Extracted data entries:
****************

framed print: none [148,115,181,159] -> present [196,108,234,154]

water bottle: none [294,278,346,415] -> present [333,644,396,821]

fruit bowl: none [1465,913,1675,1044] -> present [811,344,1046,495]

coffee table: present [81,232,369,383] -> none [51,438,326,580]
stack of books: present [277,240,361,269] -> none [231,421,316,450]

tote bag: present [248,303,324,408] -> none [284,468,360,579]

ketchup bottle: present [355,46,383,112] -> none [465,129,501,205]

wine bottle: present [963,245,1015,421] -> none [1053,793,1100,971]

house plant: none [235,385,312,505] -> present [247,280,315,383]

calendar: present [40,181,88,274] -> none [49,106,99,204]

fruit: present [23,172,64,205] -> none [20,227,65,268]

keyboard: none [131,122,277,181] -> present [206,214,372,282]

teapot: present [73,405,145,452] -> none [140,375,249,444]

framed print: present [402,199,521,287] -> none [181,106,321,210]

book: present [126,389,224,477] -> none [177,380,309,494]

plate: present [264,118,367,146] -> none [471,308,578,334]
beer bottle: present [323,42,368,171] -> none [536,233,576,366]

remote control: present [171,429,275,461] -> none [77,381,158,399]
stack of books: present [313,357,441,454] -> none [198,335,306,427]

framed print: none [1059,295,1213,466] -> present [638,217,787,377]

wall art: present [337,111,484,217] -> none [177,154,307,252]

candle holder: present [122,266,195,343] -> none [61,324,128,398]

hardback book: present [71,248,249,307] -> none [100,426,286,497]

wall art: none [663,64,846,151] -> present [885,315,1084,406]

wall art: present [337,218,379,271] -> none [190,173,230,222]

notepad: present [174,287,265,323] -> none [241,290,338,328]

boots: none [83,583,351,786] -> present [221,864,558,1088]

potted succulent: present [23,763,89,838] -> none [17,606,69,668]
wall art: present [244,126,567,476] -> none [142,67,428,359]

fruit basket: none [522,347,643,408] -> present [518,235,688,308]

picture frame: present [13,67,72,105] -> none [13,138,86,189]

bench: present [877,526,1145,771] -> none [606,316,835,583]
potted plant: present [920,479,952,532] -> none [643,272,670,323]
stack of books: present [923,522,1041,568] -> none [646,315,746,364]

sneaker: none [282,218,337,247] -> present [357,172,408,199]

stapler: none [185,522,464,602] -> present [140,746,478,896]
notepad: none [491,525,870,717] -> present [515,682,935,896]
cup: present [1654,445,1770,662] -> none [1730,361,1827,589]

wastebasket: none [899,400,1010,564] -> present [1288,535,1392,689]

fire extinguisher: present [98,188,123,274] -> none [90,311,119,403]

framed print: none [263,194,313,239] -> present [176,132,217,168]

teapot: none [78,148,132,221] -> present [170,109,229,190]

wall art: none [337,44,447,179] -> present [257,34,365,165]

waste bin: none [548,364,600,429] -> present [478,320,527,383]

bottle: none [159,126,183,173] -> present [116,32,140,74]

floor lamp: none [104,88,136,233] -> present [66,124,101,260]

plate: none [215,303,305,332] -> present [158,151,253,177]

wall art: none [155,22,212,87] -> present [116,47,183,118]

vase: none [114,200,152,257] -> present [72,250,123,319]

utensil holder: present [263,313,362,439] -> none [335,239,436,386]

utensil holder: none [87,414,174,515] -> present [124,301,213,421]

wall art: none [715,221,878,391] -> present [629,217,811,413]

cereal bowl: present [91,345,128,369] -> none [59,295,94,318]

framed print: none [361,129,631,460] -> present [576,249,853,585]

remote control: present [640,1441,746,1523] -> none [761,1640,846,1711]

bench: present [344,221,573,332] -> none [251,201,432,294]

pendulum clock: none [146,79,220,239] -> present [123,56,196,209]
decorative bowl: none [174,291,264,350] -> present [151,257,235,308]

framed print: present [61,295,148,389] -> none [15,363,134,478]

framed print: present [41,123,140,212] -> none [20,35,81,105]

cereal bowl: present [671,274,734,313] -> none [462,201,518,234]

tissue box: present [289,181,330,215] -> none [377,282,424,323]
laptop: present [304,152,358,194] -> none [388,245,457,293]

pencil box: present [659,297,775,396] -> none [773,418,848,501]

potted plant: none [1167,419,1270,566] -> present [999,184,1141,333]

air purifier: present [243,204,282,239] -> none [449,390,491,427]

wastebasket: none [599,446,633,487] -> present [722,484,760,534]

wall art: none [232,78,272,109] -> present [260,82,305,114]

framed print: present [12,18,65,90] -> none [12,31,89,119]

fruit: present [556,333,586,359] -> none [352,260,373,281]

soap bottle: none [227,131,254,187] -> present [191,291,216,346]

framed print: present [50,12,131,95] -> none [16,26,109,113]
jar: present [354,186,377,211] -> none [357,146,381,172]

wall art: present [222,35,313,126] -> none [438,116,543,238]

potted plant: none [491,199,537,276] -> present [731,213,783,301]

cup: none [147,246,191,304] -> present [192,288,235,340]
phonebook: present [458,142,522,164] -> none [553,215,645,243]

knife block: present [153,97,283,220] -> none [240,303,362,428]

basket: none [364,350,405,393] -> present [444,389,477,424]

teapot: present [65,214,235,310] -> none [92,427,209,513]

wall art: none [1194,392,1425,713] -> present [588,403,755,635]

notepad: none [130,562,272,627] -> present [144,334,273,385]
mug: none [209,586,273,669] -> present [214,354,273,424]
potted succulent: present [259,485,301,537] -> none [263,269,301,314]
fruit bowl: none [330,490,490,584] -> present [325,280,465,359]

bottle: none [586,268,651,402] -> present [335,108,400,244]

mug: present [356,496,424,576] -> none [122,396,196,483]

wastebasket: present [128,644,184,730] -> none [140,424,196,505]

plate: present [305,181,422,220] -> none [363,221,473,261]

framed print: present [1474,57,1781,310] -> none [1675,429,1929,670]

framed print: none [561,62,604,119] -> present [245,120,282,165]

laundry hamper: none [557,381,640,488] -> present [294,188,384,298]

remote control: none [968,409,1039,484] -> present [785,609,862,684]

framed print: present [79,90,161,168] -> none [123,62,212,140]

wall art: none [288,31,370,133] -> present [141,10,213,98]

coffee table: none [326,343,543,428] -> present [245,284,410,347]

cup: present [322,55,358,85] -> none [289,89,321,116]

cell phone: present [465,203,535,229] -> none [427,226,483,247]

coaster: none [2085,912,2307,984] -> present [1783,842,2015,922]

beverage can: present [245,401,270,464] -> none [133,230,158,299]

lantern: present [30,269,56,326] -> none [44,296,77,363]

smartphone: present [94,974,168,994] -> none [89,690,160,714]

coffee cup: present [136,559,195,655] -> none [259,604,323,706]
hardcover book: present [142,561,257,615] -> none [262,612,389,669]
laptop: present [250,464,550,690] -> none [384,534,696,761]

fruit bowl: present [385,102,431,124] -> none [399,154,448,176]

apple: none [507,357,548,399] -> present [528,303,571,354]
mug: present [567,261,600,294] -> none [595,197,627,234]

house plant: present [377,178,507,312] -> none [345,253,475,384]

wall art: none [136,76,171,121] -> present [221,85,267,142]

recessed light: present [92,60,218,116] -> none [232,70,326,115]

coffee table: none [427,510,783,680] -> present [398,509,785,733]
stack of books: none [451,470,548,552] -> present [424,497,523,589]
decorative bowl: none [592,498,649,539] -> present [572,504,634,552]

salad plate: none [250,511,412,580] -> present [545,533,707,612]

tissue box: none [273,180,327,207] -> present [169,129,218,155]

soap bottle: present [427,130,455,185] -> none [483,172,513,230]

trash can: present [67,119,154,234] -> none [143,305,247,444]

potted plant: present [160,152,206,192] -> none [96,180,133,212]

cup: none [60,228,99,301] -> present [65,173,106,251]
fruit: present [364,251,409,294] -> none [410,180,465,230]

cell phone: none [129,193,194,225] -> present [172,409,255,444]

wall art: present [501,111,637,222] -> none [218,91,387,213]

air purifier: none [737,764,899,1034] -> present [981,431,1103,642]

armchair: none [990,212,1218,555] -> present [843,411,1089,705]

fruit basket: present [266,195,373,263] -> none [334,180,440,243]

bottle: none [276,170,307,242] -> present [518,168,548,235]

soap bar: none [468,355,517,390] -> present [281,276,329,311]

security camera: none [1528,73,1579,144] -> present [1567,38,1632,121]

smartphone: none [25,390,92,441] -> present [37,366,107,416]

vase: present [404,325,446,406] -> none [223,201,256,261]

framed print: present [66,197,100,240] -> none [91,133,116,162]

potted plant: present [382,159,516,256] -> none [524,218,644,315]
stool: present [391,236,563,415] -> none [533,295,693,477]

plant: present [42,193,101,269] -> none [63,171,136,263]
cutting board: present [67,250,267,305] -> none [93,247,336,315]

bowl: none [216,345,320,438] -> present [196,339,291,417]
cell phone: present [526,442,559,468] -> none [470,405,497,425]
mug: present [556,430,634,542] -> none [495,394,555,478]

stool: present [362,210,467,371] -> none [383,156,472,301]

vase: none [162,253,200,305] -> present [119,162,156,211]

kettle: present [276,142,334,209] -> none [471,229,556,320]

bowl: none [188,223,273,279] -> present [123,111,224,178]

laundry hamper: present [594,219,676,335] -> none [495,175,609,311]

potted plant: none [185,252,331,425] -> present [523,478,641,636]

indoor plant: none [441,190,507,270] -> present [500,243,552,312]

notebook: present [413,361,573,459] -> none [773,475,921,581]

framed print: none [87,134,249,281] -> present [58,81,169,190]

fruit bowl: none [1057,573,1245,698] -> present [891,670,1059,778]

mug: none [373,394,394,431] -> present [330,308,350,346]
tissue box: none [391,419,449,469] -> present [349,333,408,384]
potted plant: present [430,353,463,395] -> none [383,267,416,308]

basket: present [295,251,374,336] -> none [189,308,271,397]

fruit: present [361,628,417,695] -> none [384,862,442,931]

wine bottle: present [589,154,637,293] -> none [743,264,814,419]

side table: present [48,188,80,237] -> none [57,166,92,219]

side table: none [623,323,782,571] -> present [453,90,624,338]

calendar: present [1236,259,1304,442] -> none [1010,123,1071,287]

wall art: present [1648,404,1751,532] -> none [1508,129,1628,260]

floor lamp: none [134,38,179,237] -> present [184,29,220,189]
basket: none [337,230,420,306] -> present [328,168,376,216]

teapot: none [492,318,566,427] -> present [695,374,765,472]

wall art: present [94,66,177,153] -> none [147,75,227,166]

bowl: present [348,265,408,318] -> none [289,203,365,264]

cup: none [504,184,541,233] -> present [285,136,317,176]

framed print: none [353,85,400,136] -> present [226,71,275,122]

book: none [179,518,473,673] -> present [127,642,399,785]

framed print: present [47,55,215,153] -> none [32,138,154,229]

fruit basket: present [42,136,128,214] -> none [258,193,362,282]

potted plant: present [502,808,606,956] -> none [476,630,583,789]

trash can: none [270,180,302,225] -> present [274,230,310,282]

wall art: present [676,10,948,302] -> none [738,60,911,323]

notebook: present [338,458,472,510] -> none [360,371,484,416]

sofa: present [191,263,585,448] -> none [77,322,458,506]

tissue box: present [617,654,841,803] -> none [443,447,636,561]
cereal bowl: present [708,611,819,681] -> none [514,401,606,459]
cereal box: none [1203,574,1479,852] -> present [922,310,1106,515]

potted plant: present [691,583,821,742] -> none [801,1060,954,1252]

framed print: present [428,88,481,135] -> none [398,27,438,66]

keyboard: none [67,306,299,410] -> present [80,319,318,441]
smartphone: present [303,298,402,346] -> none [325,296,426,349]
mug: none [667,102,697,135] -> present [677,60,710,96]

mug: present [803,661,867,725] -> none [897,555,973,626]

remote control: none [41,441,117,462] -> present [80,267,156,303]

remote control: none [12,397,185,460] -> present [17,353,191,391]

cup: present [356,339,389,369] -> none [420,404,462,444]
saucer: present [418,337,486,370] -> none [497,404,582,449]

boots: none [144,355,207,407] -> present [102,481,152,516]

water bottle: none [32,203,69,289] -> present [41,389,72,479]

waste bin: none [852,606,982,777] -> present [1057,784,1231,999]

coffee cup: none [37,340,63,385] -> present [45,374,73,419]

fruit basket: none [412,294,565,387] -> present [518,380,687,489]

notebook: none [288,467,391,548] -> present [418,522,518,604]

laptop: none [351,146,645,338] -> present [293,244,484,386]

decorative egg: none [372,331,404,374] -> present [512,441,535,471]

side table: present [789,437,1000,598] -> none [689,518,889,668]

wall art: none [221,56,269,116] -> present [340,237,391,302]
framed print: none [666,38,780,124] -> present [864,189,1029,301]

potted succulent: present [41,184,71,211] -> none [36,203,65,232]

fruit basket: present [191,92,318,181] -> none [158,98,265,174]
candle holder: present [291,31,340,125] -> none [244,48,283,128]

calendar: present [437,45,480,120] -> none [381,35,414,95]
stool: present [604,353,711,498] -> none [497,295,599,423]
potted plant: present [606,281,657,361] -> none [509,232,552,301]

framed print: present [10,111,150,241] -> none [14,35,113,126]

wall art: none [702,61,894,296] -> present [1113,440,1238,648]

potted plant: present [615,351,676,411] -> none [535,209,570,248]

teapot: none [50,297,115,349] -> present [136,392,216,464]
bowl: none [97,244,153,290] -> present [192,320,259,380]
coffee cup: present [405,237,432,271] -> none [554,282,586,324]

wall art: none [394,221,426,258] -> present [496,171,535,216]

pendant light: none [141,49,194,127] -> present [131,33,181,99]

****************

DIRECTIONS: Read through the entries, then copy every line where the string "holder" is found.

ANSWER TO THIS PROBLEM:
candle holder: present [122,266,195,343] -> none [61,324,128,398]
utensil holder: present [263,313,362,439] -> none [335,239,436,386]
utensil holder: none [87,414,174,515] -> present [124,301,213,421]
candle holder: present [291,31,340,125] -> none [244,48,283,128]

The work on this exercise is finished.